Outside of the historical lessons that each destination offered, there were valuable lessons to be learned in the planning of trips, too.  It’s only now, as an adult, when I’ve had to plan and budget for my own trips that I realize the painstaking effort and money that is required to put together a family vacation. There’s a lot that goes into it, and travel requires patience, plenty of research and planning for contingencies. Situations hardly ever go as expected. Flights are delayed, baggage is lost, and weather is fickle to cooperate.
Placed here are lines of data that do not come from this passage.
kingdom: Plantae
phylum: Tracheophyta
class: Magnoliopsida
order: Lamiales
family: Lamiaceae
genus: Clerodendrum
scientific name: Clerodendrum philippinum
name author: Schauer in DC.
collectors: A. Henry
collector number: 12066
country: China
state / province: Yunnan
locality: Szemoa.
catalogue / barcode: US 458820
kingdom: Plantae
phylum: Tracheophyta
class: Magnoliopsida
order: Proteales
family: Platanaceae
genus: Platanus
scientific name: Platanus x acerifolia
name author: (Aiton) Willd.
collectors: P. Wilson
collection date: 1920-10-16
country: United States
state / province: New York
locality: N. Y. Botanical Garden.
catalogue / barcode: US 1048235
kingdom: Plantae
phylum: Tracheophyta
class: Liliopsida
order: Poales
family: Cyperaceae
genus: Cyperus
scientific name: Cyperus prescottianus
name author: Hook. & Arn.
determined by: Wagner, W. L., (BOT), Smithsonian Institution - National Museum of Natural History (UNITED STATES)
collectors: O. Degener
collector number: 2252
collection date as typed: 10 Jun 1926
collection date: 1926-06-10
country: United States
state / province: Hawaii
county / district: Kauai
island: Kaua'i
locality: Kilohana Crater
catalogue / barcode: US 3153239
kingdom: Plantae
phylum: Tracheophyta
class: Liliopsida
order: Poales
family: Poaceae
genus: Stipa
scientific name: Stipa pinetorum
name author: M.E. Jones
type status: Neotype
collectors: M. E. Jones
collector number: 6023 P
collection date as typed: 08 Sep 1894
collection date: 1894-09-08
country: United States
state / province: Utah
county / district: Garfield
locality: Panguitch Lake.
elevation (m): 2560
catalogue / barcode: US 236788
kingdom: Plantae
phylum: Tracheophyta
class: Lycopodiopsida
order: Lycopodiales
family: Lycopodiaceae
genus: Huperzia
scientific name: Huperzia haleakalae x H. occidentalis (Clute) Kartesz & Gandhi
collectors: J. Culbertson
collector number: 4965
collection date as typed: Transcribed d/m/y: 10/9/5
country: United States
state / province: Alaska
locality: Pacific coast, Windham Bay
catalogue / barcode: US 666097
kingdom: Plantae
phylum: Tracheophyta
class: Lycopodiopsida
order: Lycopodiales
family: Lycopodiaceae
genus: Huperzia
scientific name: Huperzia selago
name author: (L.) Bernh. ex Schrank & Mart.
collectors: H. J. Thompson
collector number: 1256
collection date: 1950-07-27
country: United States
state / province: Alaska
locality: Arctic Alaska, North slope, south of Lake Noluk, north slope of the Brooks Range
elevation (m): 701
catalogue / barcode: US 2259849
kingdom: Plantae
When I was a child sitting impatiently in the airplane seat, my dad would tell me to pick up the airplane magazine and study the maps– not only of the country to which were traveling, but also of its airport. At the age of 9, I didn’t find this very interesting or useful. Now, in my 30s, when my husband travels with me and says, “Our departure gate is far from our arrival gate–we’ll have to run to catch our next flight,” I realize it’s because HE has studied the airport map. It’s only then that my dad’s words ring in my ear, and I recognize why that information was useful.

usvi
U.S. Virgin Islands 2008

The traveler that I am today and my interest in exploring the world is completely due to my dad. When I was offered a job in Guam in 2009, I knew I could count on my dad’s support and enthusiasm for travel and adventure to take the post. And of course, with my father’s orchestration, my family even managed to visit me three times in the two years that I lived there. Suddenly, and temporarily, Guam had surpassed Hawaii as my dad’s favorite vacation spot.

pagat
Blurry photo– but one of my favorites–  of us hiking the Pagat trail in Guam.

If it weren’t for his extensive experience, knowledge and passion for travel, as well as his great love for his family, we never would have experienced even a fraction of what we did. I realize that these were privileges he extended to us, and I hope that I am as fortunate and successful one day to offer the same opportunities to my kids in the future.

With that, a happy Father’s Day to all the dads out there,  but to one in particular, for not only showing me, but giving me, the world.